ブラックロックのデジタル資産部門責任者であるロビー・ミッチニック氏は、一部のアナリストが考えるような悲観的な見方とは対照的に、景気後退(リセッション)下でもビットコイン(BTC)は成長を続ける可能性が高いと指摘している。
ミッチニック氏は3月19日のYahoo Financeのインタビューで「景気後退が起こるかどうかはわからないが、もし起きれば、それはビットコインにとって大きな追い風になる」と述べた。
ミッチニック氏によれば、ビットコインは政府の財政支出の増加、財政赤字の拡大、低金利政策、金融緩和といった要因によって価格が上昇しやすい。これらの要素は、景気後退期に政府や中央銀行が実施することが多い政策であり、市場に流動性を供給することでリスク資産への資金流入を促す。
さらに、社会不安の懸念もビットコインの需要を押し上げる要因となると同氏は指摘した。「景気後退期には社会不安が高まることがあるが、それもまたビットコインの価格上昇を促す要因となりうる」。
市場のビットコインへの評価は適切ではない?
ミッチニック氏は、現在の市場はビットコインを適切に評価していないと考えている。
「市場はビットコインをリスク資産として見なしているが、それは正しくない」と同氏は述べた。
リスク資産とは、株式、コモディティ、高利回り債券など、市場環境に大きく左右される資産を指す。一般的に、景気後退時にはこれらの資産は売られやすい。
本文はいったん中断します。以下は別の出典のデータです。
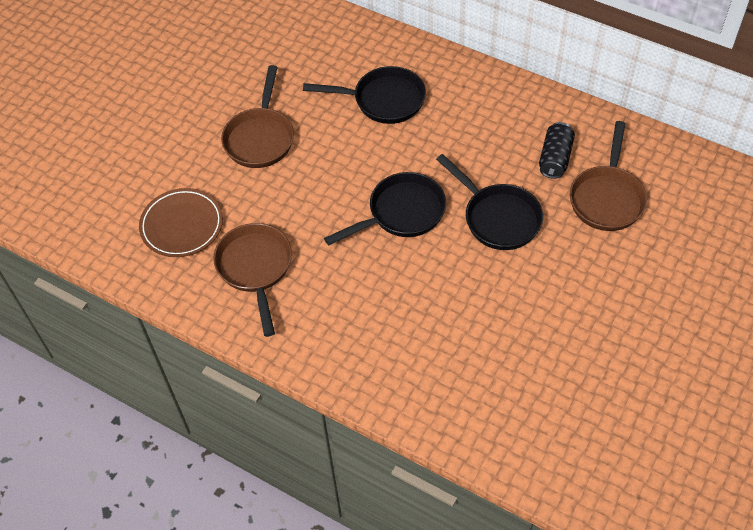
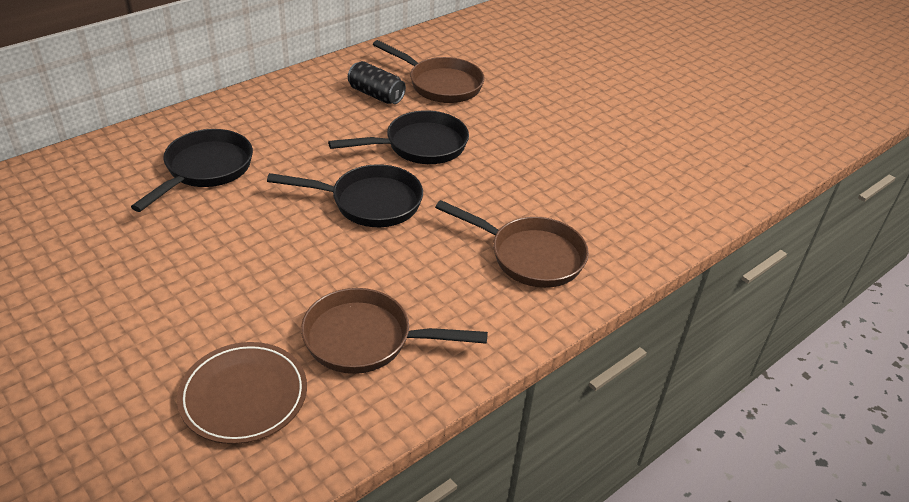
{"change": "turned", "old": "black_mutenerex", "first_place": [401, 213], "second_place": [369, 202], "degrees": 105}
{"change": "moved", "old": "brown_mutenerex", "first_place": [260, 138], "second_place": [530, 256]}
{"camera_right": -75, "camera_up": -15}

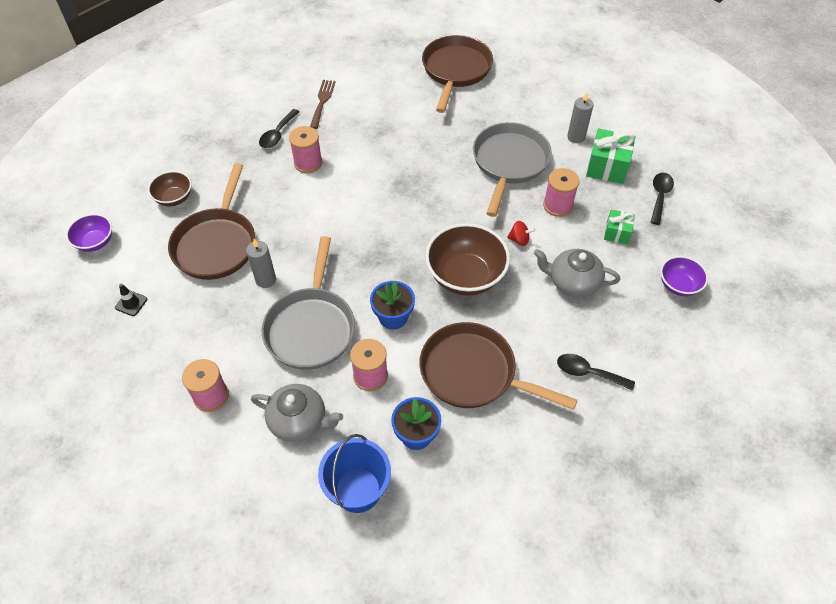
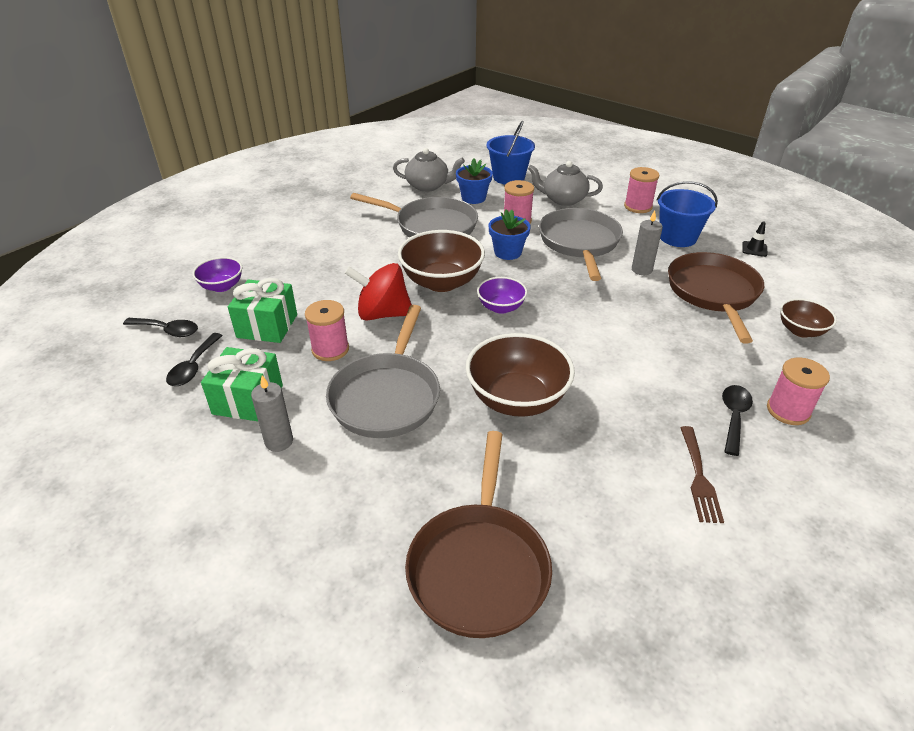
{"change": "moved", "old": "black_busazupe", "first_place": [588, 373], "second_place": [167, 330]}
{"change": "resized", "old": "green_peramok", "first_place": [617, 233], "second_place": [267, 326], "factor": 1.67}
{"change": "resized", "old": "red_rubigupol", "first_place": [519, 240], "second_place": [382, 314], "factor": 2.2}
{"change": "recoloured", "old": "brown_mutenerex", "new": "grey_mutenerex", "first_place": [473, 373], "second_place": [431, 226]}
{"change": "moved", "old": "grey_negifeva", "first_place": [572, 282], "second_place": [428, 186]}
{"change": "added", "new": "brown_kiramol", "second_place": [517, 399]}
{"change": "moved", "old": "purple_kiramol", "first_place": [95, 242], "second_place": [501, 307]}
{"change": "added", "new": "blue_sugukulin", "second_place": [677, 237]}
{"change": "moved", "old": "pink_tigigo", "first_place": [308, 163], "second_place": [788, 411]}
{"camera_right": 175, "camera_up": -15}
しかし、ミッチニック氏は「この誤解こそが、ビットコインという新しい資産クラスにおける投資機会を生み出している」とし、ブラックロックは顧客に対してこうした認識のギャップを埋めるための教育を行っていると述べた。
また、ブラックロックの「洗練された長期的なビットコイン投資家」の一部は、現在の市場調整を買いの機会と見ており、景気後退懸念には動じていないという。
コインベースは慎重な見方を示す
一方で、仮想通貨取引所コインベースのリサーチチームは、ミッチニック氏ほど楽観的ではない。
3月17日に発表した月次レポートで、コインベース・インスティテューショナルは「第1四半期の仮想通貨市場に対する楽観的な見通しは、明らかに景気後退懸念によって覆された」と述べた。
さらに、米国の新たな関税政策も、市場心理の悪化に影響を与えたとしている。「米国経済の急激な減速、またはリセッションへの懸念が市場心理を大きく冷やしている」。
ブラックロックのビットコインETFの影響力
ブラックロックは、機関投資家や資産管理業界でのビットコイン採用を推進する中心的な存在となっている。
同社のiシェアーズ・ビットコイン・トラストETF(IBIT)は、現物ビットコイン投資商品として最大の純資産額を誇り、現在48.7億ドルを運用している。
最近、多くの現物ビットコインETFで資金流出が見られるが、ミッチニック氏はこれを懸念していない。「最近の資金流出のほとんどは、ヘッジファンドによるスポット・先物裁定取引の解消によるものであり、長期保有を目的とする投資家の動きではない」と述べている。